OBJETIVO DO EXERCÍCIO: Enumere todos os casos em que, conforme o texto sobre o princípio da insignificância, esse princípio não pode ser aplicado.

TEXTO EM ESTUDO:
No entendimento de Guilherme de Souza Nucci, a tipicidade é o encaixe do fato tido como típico a um tipo penal estabelecido em uma determinada norma, assim, segundo ele seria uma união entre os tipos concretos e abstratos, subsunção do fato acontecido no mundo real com algo abstrato do mundo jurídico (Nucci, 2014, p. 174).
O assunto em discussão é de extrema importante, já que em respeito ao consagrado princípio da fragmentariedade, o direito penal somente deve-se preocupar com efetiva lesão ou, ameaça de lesão ao bem jurídico protegido pela norma
Logo, conforme este entendimento, não se pode punir da mesma forma e com o mesmo grau de reprovabilidade alguém que furtou um pacote de biscoito de uma grande rede de supermercado porque estava com fome, daquele que furtou o cofre desta mesma empresa.
É evidente que, no primeiro caso, a lesão ao patrimônio da vítima seria insignificante para justificar a intervenção do Estado, pois o valor do bem subtraído não seria suficiente para causar prejuízo relevante ao bem jurídico tutelado, bem diferente da situação descrita no segundo caso.
Formado esse pilar teórico, será trazido à tona o debate acerca da aplicação do princípio da insignificância, especialmente sobre a legitimidade do delegado de polícia para fazê-lo, por meio de uma pesquisa descritiva e exploratória através consulta a fontes bibliográfica, fontes primárias e secundárias com ênfase em doutrinas, as leis, e os instrumentos normativos, bem como nas jurisprudências e outras fontes relacionadas com o tema.
2 PRINCÍPIO DA INSIGNIFICÂNCIA E SUA INCIDÊNCIA NO DIREITO PENAL
2.1 Conceito
O Princípio da insignificância ou bagatela se aplica em casos de mínima ofensividade, ou seja, é utilizado quando é possível comprovar a ausência de periculosidade social, em casos que o bem não tenha valor para a vítima, com reduzido grau de reprovabilidade e lesão jurídica. Este princípio não é aplicado em todos os casos, a exemplo, ele não pode ser aplicado em crimes contra a Administração Pública, em casos praticados mediante violência ou em crimes de tráfico de drogas. (Teixeira, 2009).

MATERIAL FORNECIDO:
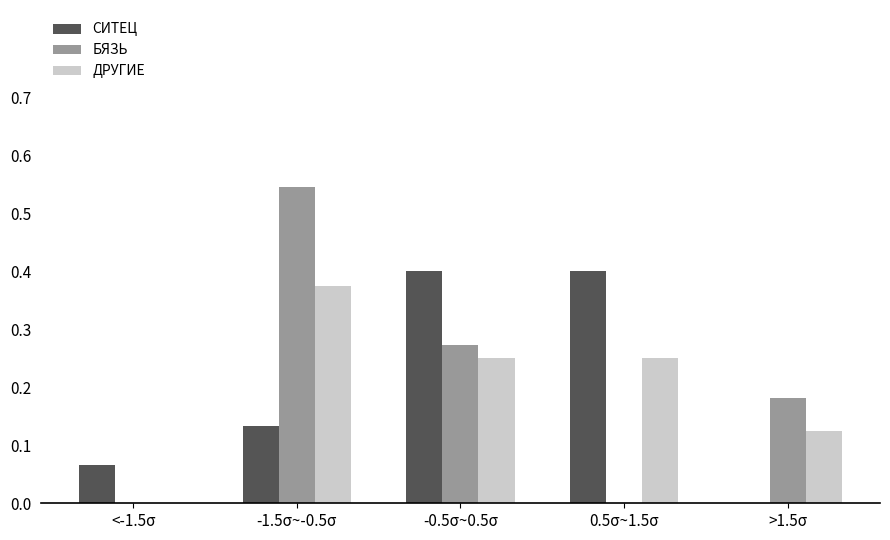

Is it true that БЯЗЬ equals 0.1 at -0.5σ~0.5σ?

False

RESPOSTA:
- Crimes contra a Administração Pública
- Casos praticados mediante violência
- Crimes de tráfico de drogas